Call Center Metrics
Thursday, May 29th, 2008Let’s face it. It is not rocket Science and I am not spilling any secrets when I say that in the direct response industry the only way to effectively gauge and control performance in a call center is to manage by a defined set of metrics, or better yet by KPI (key performance indicators and pun intended also)
One of the biggest challenges is finding an organization that operates under the same interpretation and the same definitions of those metrics. Especially when you are dealing with multiple call centers. That challenge, at times, seems a step closer to rocket science.
For the most part, each center manages by using the same set of metrics. We might refer to them differently…Is it Average Order Value or Average ticket? Do we track Revenue per Call Received or Answered?
A few of the standard metrics being:
On the sales side, we have Conversion (Sales) Abandonment (calls that didn’t get answered) AOV (Average order Value) RPC (Revenue per call) MER (Media Expense Ratio) etc…
On the customer service side, we have Re-order Conversion, Average talk time, Abandonment, AOV, Saves (Customers who were retained after requesting for refund/return) ASA (Average Speed of Answer)
As previously posted blog Where the rubber meets the road, discusses the hybrid employee solution, regardless of whether your employees occupy the seats on the sales side or the customer service side, the measures in which we track performance and success are and should always be the same.

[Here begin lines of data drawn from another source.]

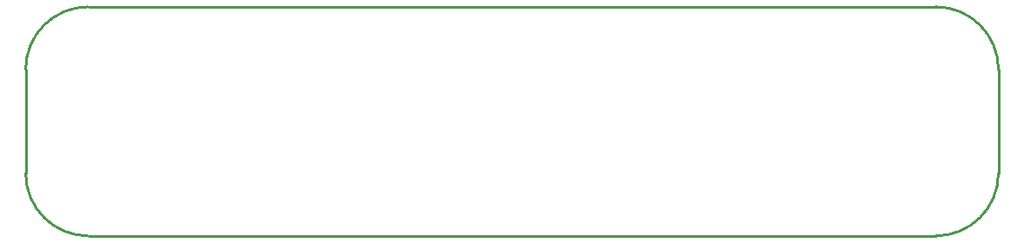
<source format=gko>
G04 Layer_Color=16711935*
%FSLAX23Y23*%
%MOIN*%
G70*
G01*
G75*
%ADD31C,0.010*%
D31*
X3500Y-15D02*
G03*
X3740Y225I0J240D01*
G01*
Y625D02*
G03*
X3500Y865I-240J0D01*
G01*
X250D02*
G03*
X10Y625I0J-240D01*
G01*
Y225D02*
G03*
X250Y-15I240J0D01*
G01*
X285Y865D02*
X665D01*
X3310Y-15D02*
X3500D01*
X665Y865D02*
X3500D01*
X3740Y225D02*
Y625D01*
X250Y-15D02*
X3310D01*
X10Y225D02*
Y625D01*
X250Y865D02*
X285D01*
M02*

</source>
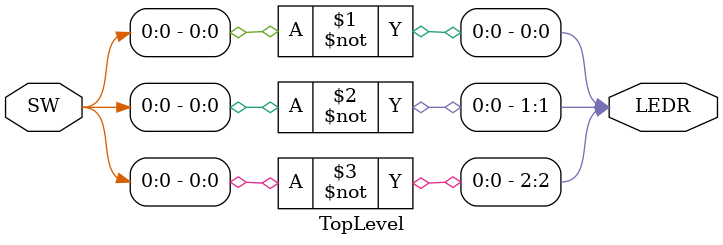
<source format=v>
module TopLevel (
    input [9:0] SW,
    output [9:0] LEDR
);

// assign LED[0] = ~SW[0]
// assign LED[1] = ~SW[0]
// assign LED[2] = ~SW[0]
not(LEDR[0], LEDR[1], LEDR[2], SW[0]);
    
endmodule
</source>
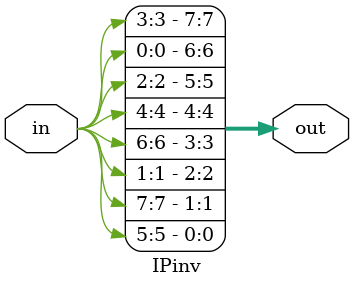
<source format=v>
module IPinv (in, out);
input [0:7] in;
output [0:7] out;

assign out = {in[4-1], in[1-1], in[3-1], in[5-1], in[7-1], in[2-1], in[8-1], in[6-1]}; 
endmodule
</source>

With the technology of today, we have the data at our fingertips. Real time web reporting that can be so addicting we get caught sitting at our desks for hours just hitting the refresh button. Gone are the days where we have to request reports, and wait a significant amount of time to receive them before we can do our analysis on campaign A and campaign B. The secret of success isn’t whether we can get enough data to analyze anymore, but whether we can dissect the data, and whether we can trust it’s accurate and can we truly use this data to measure performance and implement changes. Are the call centers using the same definitions for short calls (is it under 30 seconds or under 26 seconds?) for our “apples to apples” comparison?
To be great at this business, you have to be a data geek. Just accept it now; it will be easier in the end. With all this visibility to data it can be easy for some managers and trainers to get lost in it. At first glance, it is impressive when the new hire trainer can tell you within a few moments, what the average order value was for the new hires for the past month and how many calls they dropped within that same time frame. If you want he can even give you these results by supplier, by day, by hour, by minute…Heck, I can get all these numbers myself in just a few clicks…..But what does all of this mean though? When you are drilling down to miniscule details of your metrics are you really getting the big picture?
The sense of urgency becomes in getting the right metrics program in place so you can eventually understand the minimum number of measures that give you a clear understanding of the state of your company. It all comes down to a formula.
I read somewhere once that the average customer service department tracks at least 25 metrics. While each of these metrics may be useful to trend internally, tracking these items and having the data to support these metrics does not really answer the question how is my call center or company really doing? These 25 metrics make up a somewhat redundant list of statistics and can really be rolled up under 5 KPI’s (key performance indicators) 1) Cost per Call 2) Customer Satisfaction 3) First Call Resolution 4) Agent Utilization (what I like to refer to as BIS =butts in seats) and 5) Overall Call Center Performance
So why is less more in this case?
Defining goals for each KPI is critical in tracking call center performance. Having 5 performance metrics to manage instead of 25 definitely streamlines your process making it easier to:
1. Identify strengths and weaknesses within your department(s)
2. Provide necessary training and cross training for agents in opposing departments, as well as support to give your agents the power of knowledge.
3. Establish performance goals for both individual agents and as a team
4. Consider the potential benefits of introducing a performance based incentive plan to motivate and compensate your agents
5. Implement new processes and policies in place to overcome specific obstacles (IE talk time increased due to lack of training on a new order management system)
Once you have a set of measures that you can benchmark against other companies to understand where the existing opportunities lie and where you need to create opportunities to move toward, you are better positioned to add staff or other resources before you get caught short-handed.
Most importantly, once you have a grasp on the above, you have a solid platform for experimenting with the fundamental changes you make to your existing business operations. Only then can you accurately evaluate the effectiveness of the new approaches you take and be rid of the ones that don’t.